Our son is a member of the United States Air Force. He recently re-enlisted (on my birthday) for four more years. We are so very proud of him and the path he has carved out for himself. Four years ago I wrote the blog post for his going away party on a now defunct website. In honor of Bobby and his renewed commitment to serving our country, I’m publishing the original blog post again. Enjoy!
I knew from the very beginning that part of my job, as a parent, was to nurture and assist our kiddos in their maturation process. I also understood that eventually leaving the nest for good was the ultimate goal. Sending two confident, responsible adults out into the world was how I had planned it from the very beginning. What I failed to take into consideration was how hard it was going to be to let them go. Danielle is gone, but only an hour away, and she comes home to smooze me when she or I need a little Mom and Daughter time. Bobby, on the other hand, is leaving us for good to begin a career in the Air Force.
I suppose if he had caused a lot of trouble, this would be easier, but he has been a great kid. Bobby has a bubbly personality and enjoys being the life of the party. Every day he cracks me up with his take on life, we follow sports together fanatically, and there’s never a dull moment when he is around. I’m really going to miss him and I’m struggling with my emotions as the time for him to leave draws near.
In eight days we will go to Columbus and watch as our son swears his allegiance to the United States and commits to a life of serving his country. He enters the Air Force following in the footsteps of his Mother and Father, a new generation carrying on the family business, and I’ve never been prouder of him.

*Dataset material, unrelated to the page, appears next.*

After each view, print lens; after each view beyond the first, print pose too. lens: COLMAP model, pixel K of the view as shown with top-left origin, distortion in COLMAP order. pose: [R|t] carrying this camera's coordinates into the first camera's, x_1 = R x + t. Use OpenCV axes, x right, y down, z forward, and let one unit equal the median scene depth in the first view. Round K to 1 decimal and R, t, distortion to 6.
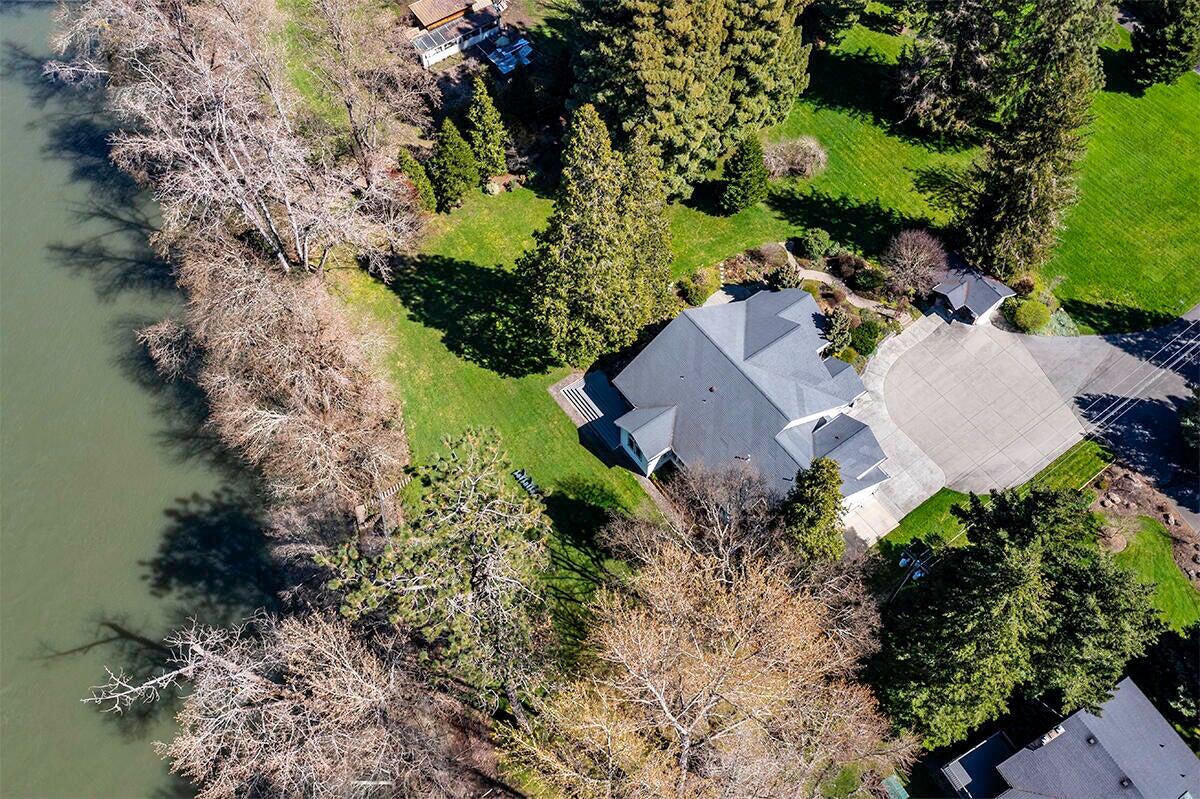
lens RADIAL K [[919.1, 0, 600.0], [0, 919.1, 399.5], [0, 0, 1]] dist [-0.041262, 0.000318]
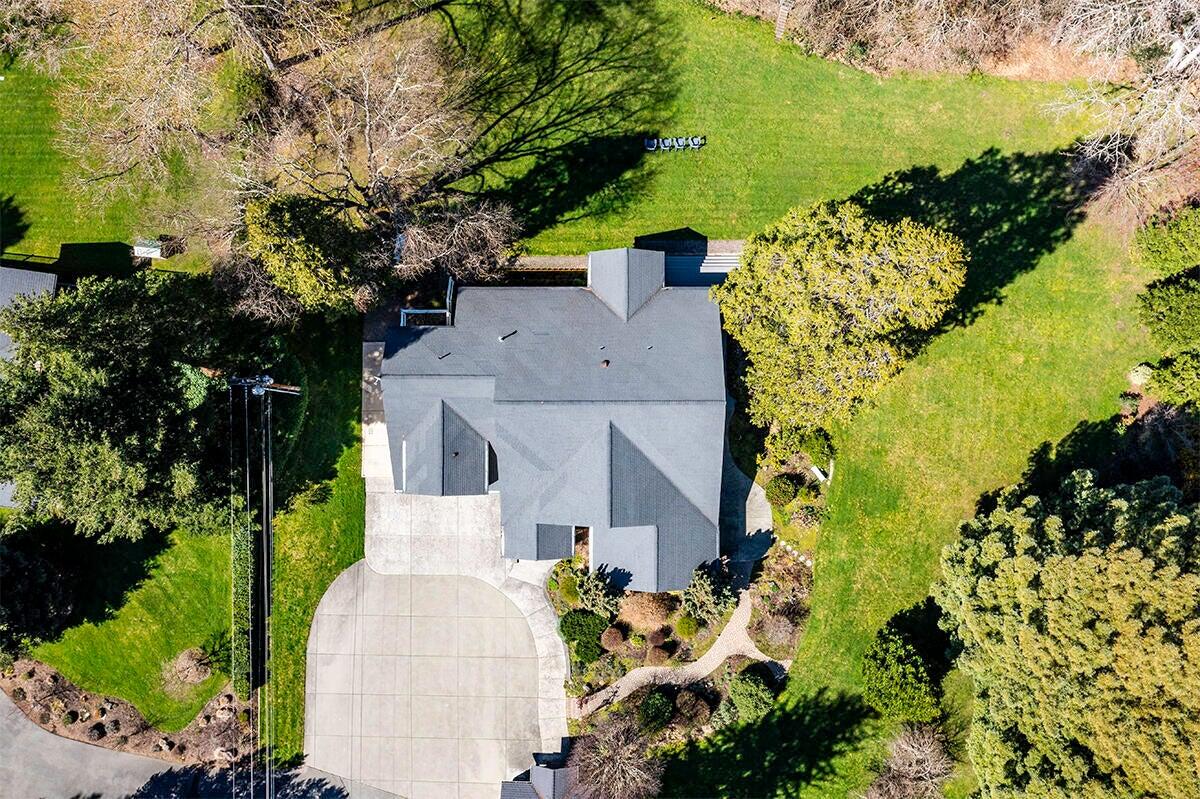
lens RADIAL K [[919.1, 0, 600.0], [0, 919.1, 399.5], [0, 0, 1]] dist [-0.041262, 0.000318]
pose [[-0.583736, 0.811935, -0.003673, 0.133591], [-0.668773, -0.478236, 0.569239, -0.388278], [0.460429, 0.334742, 0.822164, 0.354377]]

Bobby wanted a burger and dog cook-out. We were so fortunate that the weather held out, all week they were predicting rain (I did say a little prayer for that). I made a lot of Bobby’s favorite side dishes and desserts; Snickerdoodles, Pasta Salad, Black-Eyed Pea Salsa, 7 Layer Dip, Brownies, fresh fruit, fresh veggies with Ranch dip, and these light-as-air cupcakes. I got the recipe from one of my favorite websites, King Arthur Flour. They were quick to put together and very tasty for a white cake.
Tender White Cake is courtesy of King Arthur Flour
2 3/4 cups KAF Cake Flour Blend
1 2/3 cups sugar
1 Tablespoon baking powder
3/4 teaspoons salt
3/4 cups butter, softened
4 large egg whites, plus 1 whole egg
1 cup full fat vanilla yogurt or 1 cup whole milk
2 teaspoons vanilla extract
1 teaspoon almond extract ( I used 2 teaspoons Princess Cake and Cookie Bakery Emulsion instead of almond extract)

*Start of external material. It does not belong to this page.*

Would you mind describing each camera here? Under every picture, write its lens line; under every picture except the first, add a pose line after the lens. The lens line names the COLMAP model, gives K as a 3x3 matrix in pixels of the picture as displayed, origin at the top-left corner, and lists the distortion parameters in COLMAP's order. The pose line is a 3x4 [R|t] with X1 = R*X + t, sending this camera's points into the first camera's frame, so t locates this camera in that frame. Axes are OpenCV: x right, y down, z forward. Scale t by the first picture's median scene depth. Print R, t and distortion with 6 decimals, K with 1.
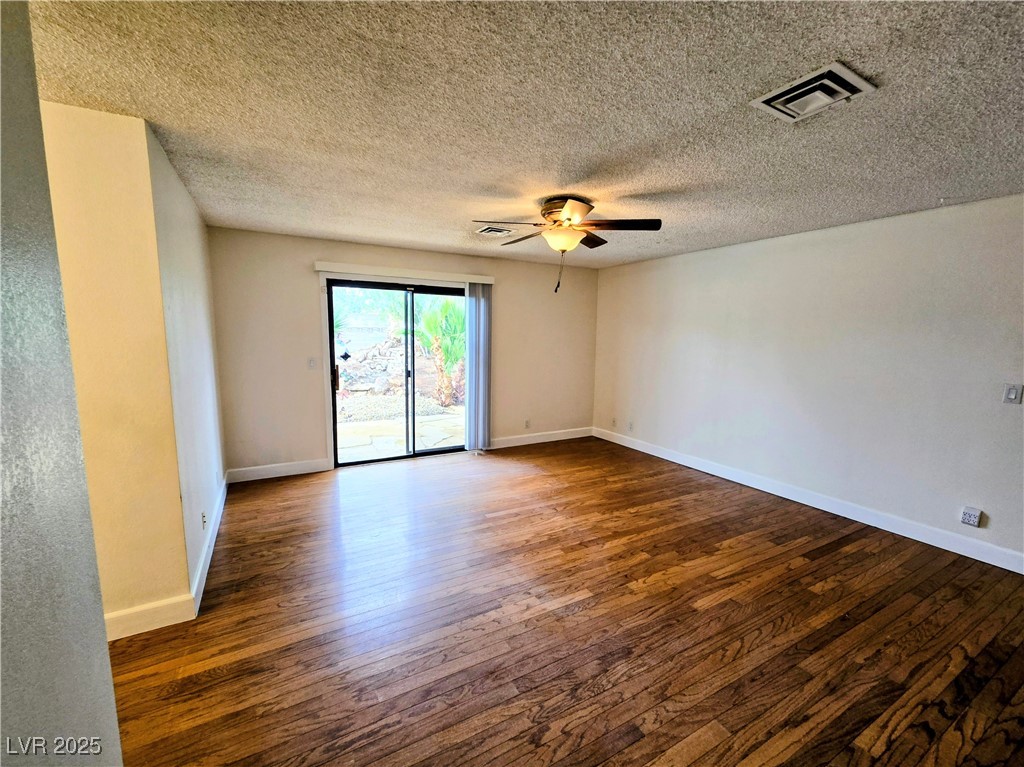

1. Preheat oven to 350 degrees. Place cupcake papers in pans, set aside.
2. Mix all dry ingredients on low-speed of mixer, to blend well. Add soft butter, mix until evenly crumbly, like fine damp sand.
3. Add egg whites, one at a time, then whole egg, beating well after each addition.
4. In a small bowl, whisk the yogurt (or milk) with vanilla and almond extracts ( and/or bakery emulsion). Add this mixture, 1/3 at a time, to the batter. Beat 1-2 minutes after each addition.
5. Scoop or pour batter into cupcake papers and bake 18-20 minutes. Makes 20-24 cupcakes.